**Stored data:**
▽

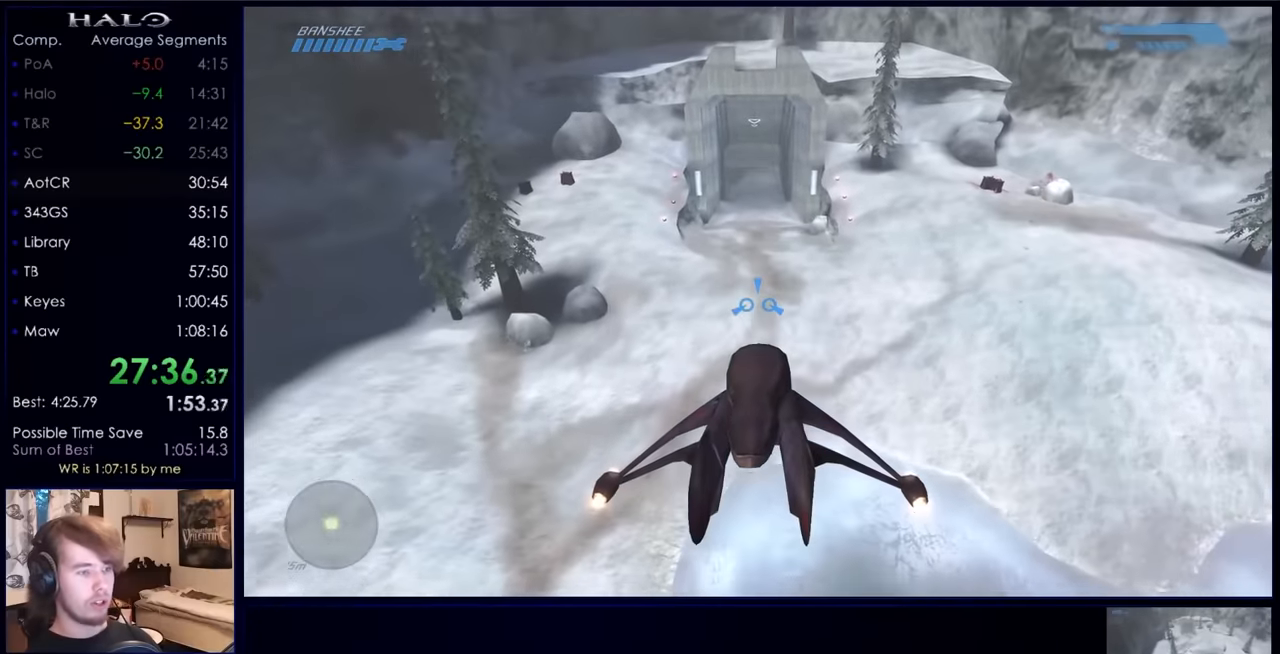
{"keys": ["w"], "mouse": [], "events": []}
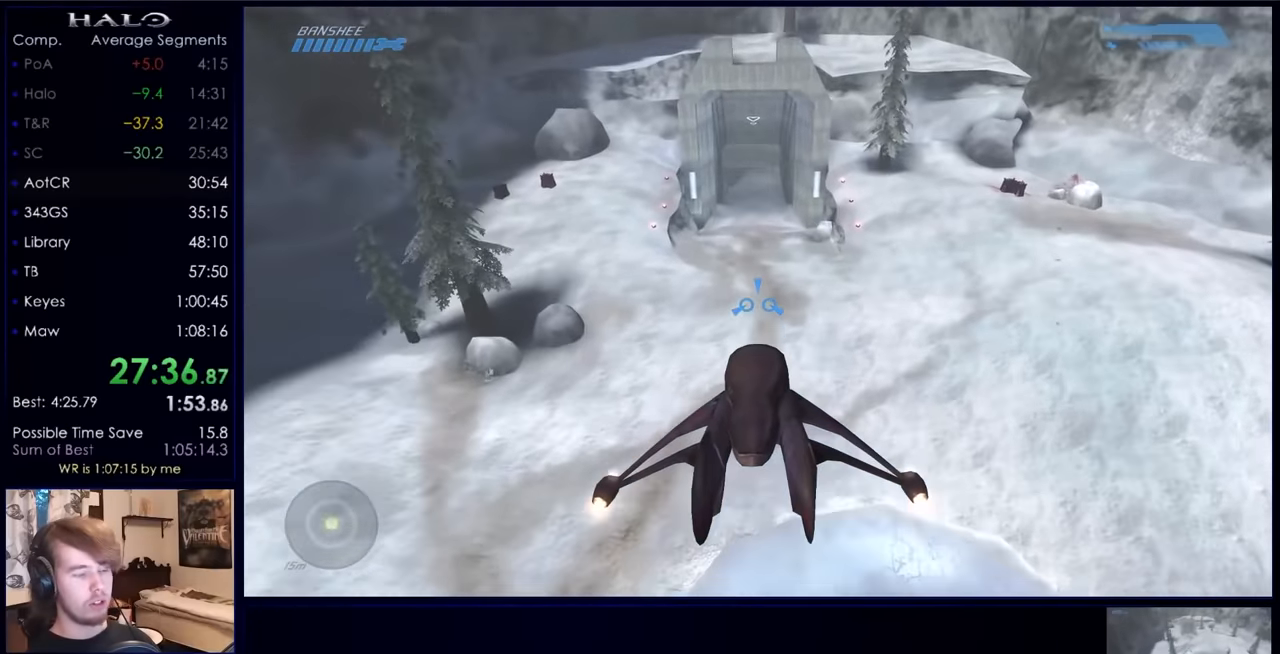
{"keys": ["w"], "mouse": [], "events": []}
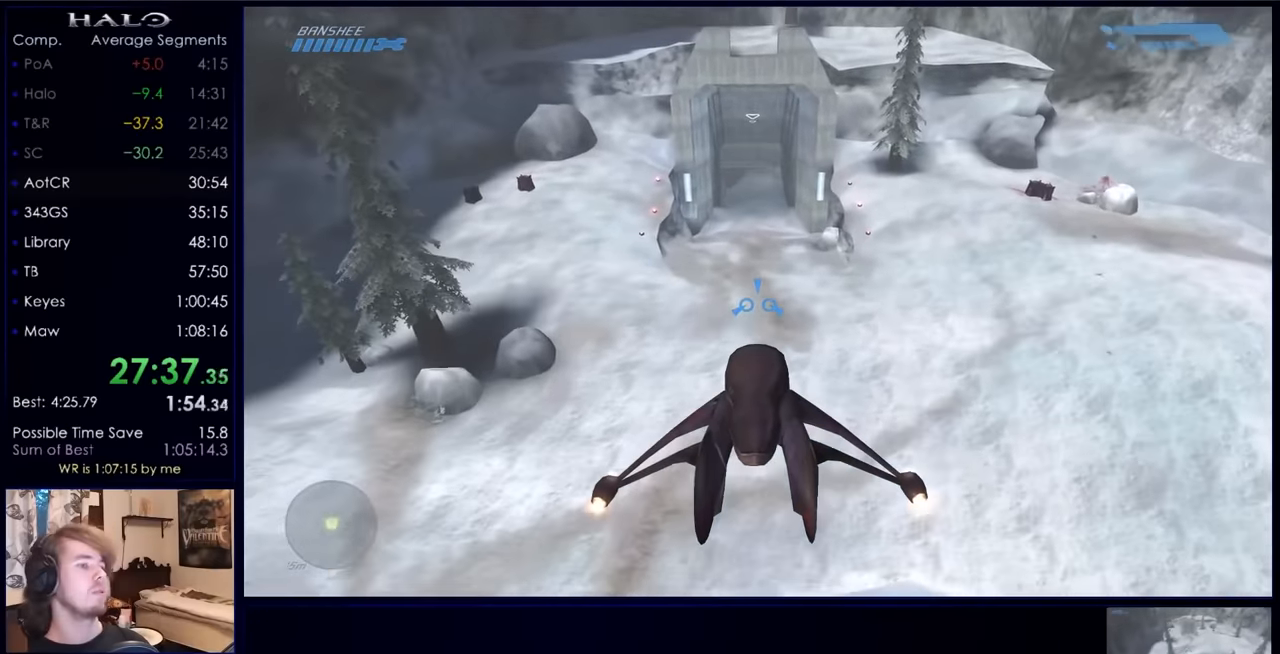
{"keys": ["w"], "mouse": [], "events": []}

△

**The problem:** Your copy of the data should match it exactly, apart from the images, which are omitted.

**Task result:**
{"keys": ["w"], "mouse": [], "events": []}
{"keys": ["w"], "mouse": [], "events": []}
{"keys": ["w"], "mouse": [], "events": []}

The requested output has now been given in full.